Pictures paired with source code

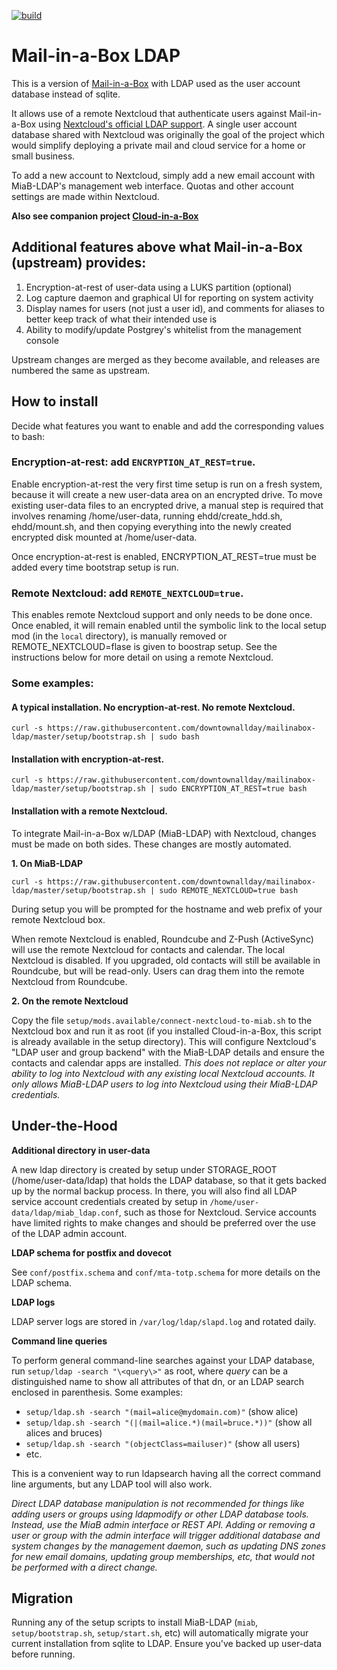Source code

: [![build](https://github.com/downtownallday/mailinabox-ldap/actions/workflows/commit-tests.yml/badge.svg)](https://github.com/downtownallday/mailinabox-ldap/actions)

# Mail-in-a-Box LDAP
This is a version of [Mail-in-a-Box](https://mailinabox.email) with LDAP used as the user account database instead of sqlite.

It allows use of a remote Nextcloud that authenticate users against Mail-in-a-Box using [Nextcloud's official LDAP support](https://nextcloud.com/usermanagement/). A single user account database shared with Nextcloud was originally the goal of the project which would simplify deploying a private mail and cloud service for a home or small business.

To add a new account to Nextcloud, simply add a new email account with MiaB-LDAP's management web interface. Quotas and other account settings are made within Nextcloud.

**Also see companion project [Cloud-in-a-Box](https://github.com/downtownallday/cloudinabox)**

## Additional features above what Mail-in-a-Box (upstream) provides:

  1. Encryption-at-rest of user-data using a LUKS partition (optional)
  1. Log capture daemon and graphical UI for reporting on system activity
  1. Display names for users (not just a user id), and comments for aliases to better keep track of what their intended use is
  1. Ability to modify/update Postgrey's whitelist from the management console

Upstream changes are merged as they become available, and releases are numbered the same as upstream.

## How to install

Decide what features you want to enable and add the corresponding values to bash:

### Encryption-at-rest: add `ENCRYPTION_AT_REST=true`.

Enable encryption-at-rest the very first time setup is run on a fresh system, because it will create a new user-data area on an encrypted drive. To move existing user-data files to an encrypted drive, a manual step is required that involves renaming /home/user-data, running ehdd/create_hdd.sh, ehdd/mount.sh, and then copying everything into the newly created encrypted disk mounted at /home/user-data.

Once encryption-at-rest is enabled, ENCRYPTION_AT_REST=true must be added every time bootstrap setup is run.

### Remote Nextcloud: add `REMOTE_NEXTCLOUD=true`.

This enables remote Nextcloud support and only needs to be done once. Once enabled, it will remain enabled until the symbolic link to the local setup mod (in the `local` directory), is manually removed or REMOTE_NEXTCLOUD=flase is given to boostrap setup. See the instructions below for more detail on using a remote Nextcloud.

### Some examples:

#### A typical installation. No encryption-at-rest. No remote Nextcloud.

`curl -s https://raw.githubusercontent.com/downtownallday/mailinabox-ldap/master/setup/bootstrap.sh | sudo bash`
 
#### Installation with encryption-at-rest.

`curl -s https://raw.githubusercontent.com/downtownallday/mailinabox-ldap/master/setup/bootstrap.sh | sudo ENCRYPTION_AT_REST=true bash`

#### Installation with a remote Nextcloud.

To integrate Mail-in-a-Box w/LDAP (MiaB-LDAP) with Nextcloud, changes must be made on both sides. These changes are mostly automated.

**1. On MiaB-LDAP**

`curl -s https://raw.githubusercontent.com/downtownallday/mailinabox-ldap/master/setup/bootstrap.sh | sudo REMOTE_NEXTCLOUD=true bash`

During setup you will be prompted for the hostname and web prefix of your remote Nextcloud box.

When remote Nextcloud is enabled, Roundcube and Z-Push (ActiveSync) will use the remote Nextcloud for contacts and calendar. The local Nextcloud is disabled. If you upgraded, old contacts will still be available in Roundcube, but will be read-only. Users can drag them into the remote Nextcloud from Roundcube.

**2. On the remote Nextcloud**

Copy the file `setup/mods.available/connect-nextcloud-to-miab.sh` to the Nextcloud box and run it as root (if you installed Cloud-in-a-Box, this script is already available in the setup directory). This will configure Nextcloud's "LDAP user and group backend" with the MiaB-LDAP details and ensure the contacts and calendar apps are installed. *This does not replace or alter your ability to log into Nextcloud with any existing local Nextcloud accounts. It only allows MiaB-LDAP users to log into Nextcloud using their MiaB-LDAP credentials.*

## Under-the-Hood

**Additional directory in user-data**

A new ldap directory is created by setup under STORAGE_ROOT (/home/user-data/ldap) that holds the LDAP database, so that it gets backed up by the normal backup process. In there, you will also find all LDAP service account credentials created by setup in `/home/user-data/ldap/miab_ldap.conf`, such as those for Nextcloud. Service accounts have limited rights to make changes and should be preferred over the use of the LDAP admin account.

**LDAP schema for postfix and dovecot**

See `conf/postfix.schema` and `conf/mta-totp.schema` for more details on the LDAP schema.

**LDAP logs**

LDAP server logs are stored in `/var/log/ldap/slapd.log` and rotated daily.

**Command line queries**

To perform general command-line searches against your LDAP database, run `setup/ldap -search "\<query\>"` as root, where _query_ can be a distinguished name to show all attributes of that dn, or an LDAP search enclosed in parenthesis. Some examples:
  * `setup/ldap.sh -search "(mail=alice@mydomain.com)"` (show alice)
  * `setup/ldap.sh -search "(|(mail=alice.*)(mail=bruce.*))"` (show all alices and bruces)
  * `setup/ldap.sh -search "(objectClass=mailuser)"` (show all users)
  * etc.

This is a convenient way to run ldapsearch having all the correct command line arguments, but any LDAP tool will also work.

*Direct LDAP database manipulation is not recommended for things like adding users or groups using ldapmodify or other LDAP database tools. Instead, use the MiaB admin interface or REST API. Adding or removing a user or group with the admin interface will trigger additional database and system changes by the management daemon, such as updating DNS zones for new email domains, updating group memberships, etc, that would not be performed with a direct change.*


## Migration

Running any of the setup scripts to install MiaB-LDAP (`miab`, `setup/bootstrap.sh`, `setup/start.sh`, etc) will automatically migrate your current installation from sqlite to LDAP. Ensure you've backed up user-data before running.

● Exercise requirements
Could you repeat, exactly and with nothing added, the lines from the top of the entries above through the line that holds "To add a new", leaving out any pictures?

● Written solution
Source code

: [![build](https://github.com/downtownallday/mailinabox-ldap/actions/workflows/commit-tests.yml/badge.svg)](https://github.com/downtownallday/mailinabox-ldap/actions)

# Mail-in-a-Box LDAP
This is a version of [Mail-in-a-Box](https://mailinabox.email) with LDAP used as the user account database instead of sqlite.

It allows use of a remote Nextcloud that authenticate users against Mail-in-a-Box using [Nextcloud's official LDAP support](https://nextcloud.com/usermanagement/). A single user account database shared with Nextcloud was originally the goal of the project which would simplify deploying a private mail and cloud service for a home or small business.

To add a new account to Nextcloud, simply add a new email account with MiaB-LDAP's management web interface. Quotas and other account settings are made within Nextcloud.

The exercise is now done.